Bacteriophage phi6 quantification.

Excised respirator areas inoculated with phi6 bacteriophage were transferred into individual Eppendorf tubes and resuspended in 250 μL of King’s medium B (KB). These were then quantified on lawns of Pseudomonas syringae pathovar phaseolicola strain 1448A (Pph) using a previously described soft agar overlay protocol (59). Briefly, 100 μL logarithmic culture of Pph (optical density at 600 nm [OD₆₀₀], ~0.5) and 100 μL of the phage preparation were sequentially added to 3 mL of molten soft agar (0.7%) maintained at 55°C. The mixture was quickly poured on top of a KB agar plate and dried in the biosafety cabinet before transfer to a 28°C incubator. Alternatively, for enumeration of inoculum and dried samples, soft agar Pph lawns were prepared, and 10-μL dilutions of phage preparation were spotted. PFU were enumerated after 24 to 48 h of incubation at 28°C.

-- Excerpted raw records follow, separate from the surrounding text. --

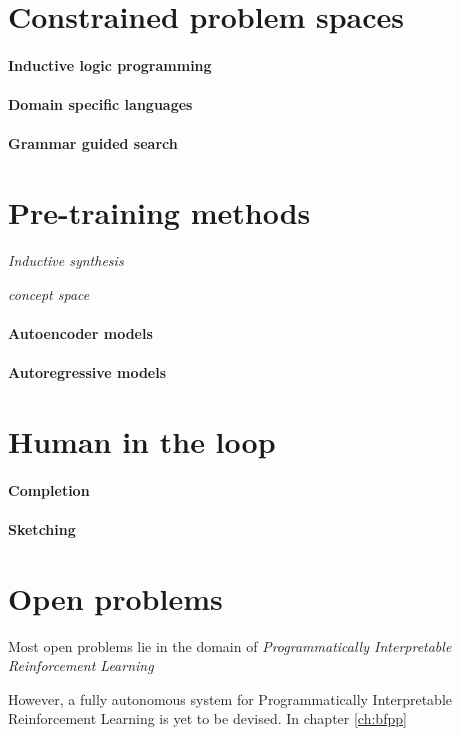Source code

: \section{Constrained problem spaces}

\paragraph{Inductive logic programming}

\paragraph{Domain specific languages}

\paragraph{Grammar guided search}

\section{Pre-training methods}

\emph{Inductive synthesis}

\emph{concept space}

\paragraph{Autoencoder models}

\paragraph{Autoregressive models}

\section{Human in the loop}

\paragraph{Completion}

\paragraph{Sketching}

\section{Open problems}

Most open problems lie in the domain of \emph{Programmatically Interpretable Reinforcement Learning}

However, a fully autonomous system for Programmatically Interpretable Reinforcement Learning is yet to be devised. In chapter \ref{ch:bfpp}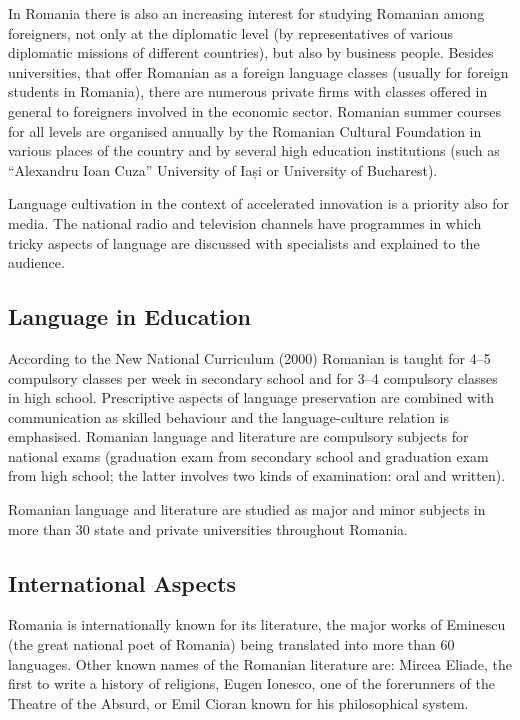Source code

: \begin{multicols}{2}
In Romania there is also an increasing interest for studying Romanian among foreigners, not only at the diplomatic level (by representatives of various diplomatic missions of different countries), but also by business people. Besides universities, that offer Romanian as a foreign language classes (usually for foreign students in Romania), there are numerous private firms with classes offered in general to foreigners involved in the economic sector. Romanian summer courses for all levels are organised annually by the Romanian Cultural Foundation in various places of the country and by several high education institutions (such as ``Alexandru Ioan Cuza'' University of Iași or University of Bucharest).

Language cultivation in the context of accelerated innovation is a priority also for media. The national radio and television channels have programmes in which tricky aspects of language are discussed with specialists and explained to the audience.

\subsection{Language in Education}

According to the New National Curriculum (2000) Romanian is taught for 4--5 compulsory classes per week in secondary school and for 3--4 compulsory classes in high school. Prescriptive aspects of language preservation are combined with communication as skilled behaviour and the language-culture relation is emphasised. Romanian language and literature are compulsory subjects for national exams (graduation exam from secondary school and graduation exam from high school; the latter involves two kinds of examination: oral and written).

Romanian language and literature are studied as major and minor subjects in more than 30 state and private universities throughout Romania.

\subsection{International Aspects}

Romania is internationally known for its literature, the major works of Eminescu (the great national poet of Romania) being translated into more than 60 languages. Other known names of the Romanian literature are: Mircea Eliade, the first to write a history of religions, Eugen Ionesco, one of the forerunners of the Theatre of the Absurd, or Emil Cioran known for his philosophical system. 


\end{multicols}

SARS-coronavirus 2 quantification.

All experiments with SARS-CoV-2 were conducted in the Pell Laboratory under biosafety level 3 (BSL3) enhanced conditions using the USA-WA1/2020 isolate. SARS-CoV-2 was spotted onto masks in quadruplicate and treated with aHP or left under ambient BSL3 conditions for drying-only controls. Respirator areas inoculated with SARS-CoV-2 were then excised and resuspended in 250 μL of DMEM supplemented with sodium pyruvate, nonessential amino acids, antibiotics-antimycotics, and 2% FBS. After resuspension, viral titer was determined by a tissue culture infectious dose 50 (TCID₅₀) assay in 96-well plates, using Vero E6 cells. Briefly, 20 μL of resuspended sample was added to 4 wells containing 180 μL of resuspension medium. The added samples were then serially diluted 10-fold down the plate, and the plates were incubated at 37°C for 96 h. At this time, cytopathic effect (CPE) was scored, and the titer was calculated using the method of Reed and Muench (60).